Langdon is saved by the quick thinking and actions of his doctor, Sienna Brooks. Will it come as any surprise that an attractive young woman with secrets of her own teams up with Langdon for this latest adventure? Of course it won't. Nor will it surprise you to learn that there's a mysterious, powerful, secretive, transnational organization involved, right?

But best to leave it there.

To describe anything beyond those opening scenes would be to rob the reader of a genuinely thrilling, engrossing and ultimately rewarding read. Forced into action to save his own life – and, it seems, the world – Langdon struggles to regain his memories while deciphering a series of cryptic clues that take him through the gardens, galleries, museums and secret passageways of Florence's Old City, filtered through the rubric of Dante's The Divine Comedy.

While the historical and artistic material is standard for Brown, and as well-handled as one might expect, Inferno's success is due, in large part, to the solid integration of contemporary elements.
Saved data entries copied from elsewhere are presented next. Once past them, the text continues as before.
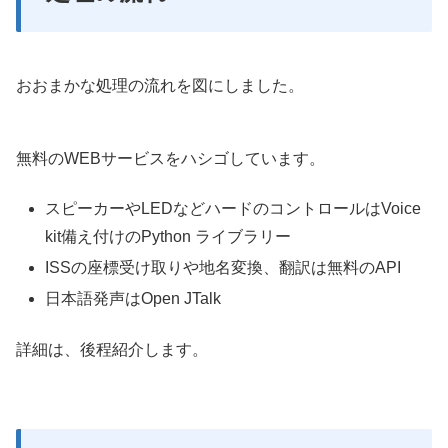
おおまかな処理の流れを図にしました。
無料のWEBサービスをハシゴしています。
スピーカーやLEDなどハードのコントロールはVoice
kit備え付けのPython ライブラリー
ISSの座標受け取りや地名変換、翻訳は無料のAPI
日本語発声はOpen JTalk
詳細は、後程紹介します。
While the clues are mapped out via Dante's journey through Hell, this isn't another case of Langdon vying with forces and organizations rooted in the dusty past; his foe, this time, is au courant, rooted in cutting-edge genetics, trans-humanist philosophy and a countdown clock with realistic, and terrifying, implications.

Unlike the noetic science which felt out of place in The Lost Symbol, Brown handles this new contemporary material with such aplomb that Inferno reads, at times, like a Michael Crichton thriller (and I mean that as the highest of compliments).

This contemporary awareness extends beyond the main narrative: Inferno, surprisingly enough, has moments of genuine humour, with sly references to self-publishing and Fifty Shades of Grey, and a seemingly self-aware sense of just how ridiculous Langdon can sometimes appear. The leavening is a good thing, both as a valuable counterpoint to the seriousness of the main plot, and as a bit of a wink to the reader, a sense of Brown saying "We're both here for a good time; let's not take ourselves too seriously, shall we?

And that, really, is the best approach. Sure, one could pick apart Brown's technical limitations for hours, but sometimes you just want a book that will keep you reading, the literary equivalent of a summer blockbuster in an air-conditioned theatre. Inferno is that book: thrilling and over the top, exotic and slightly daft, and satisfying to the very last word.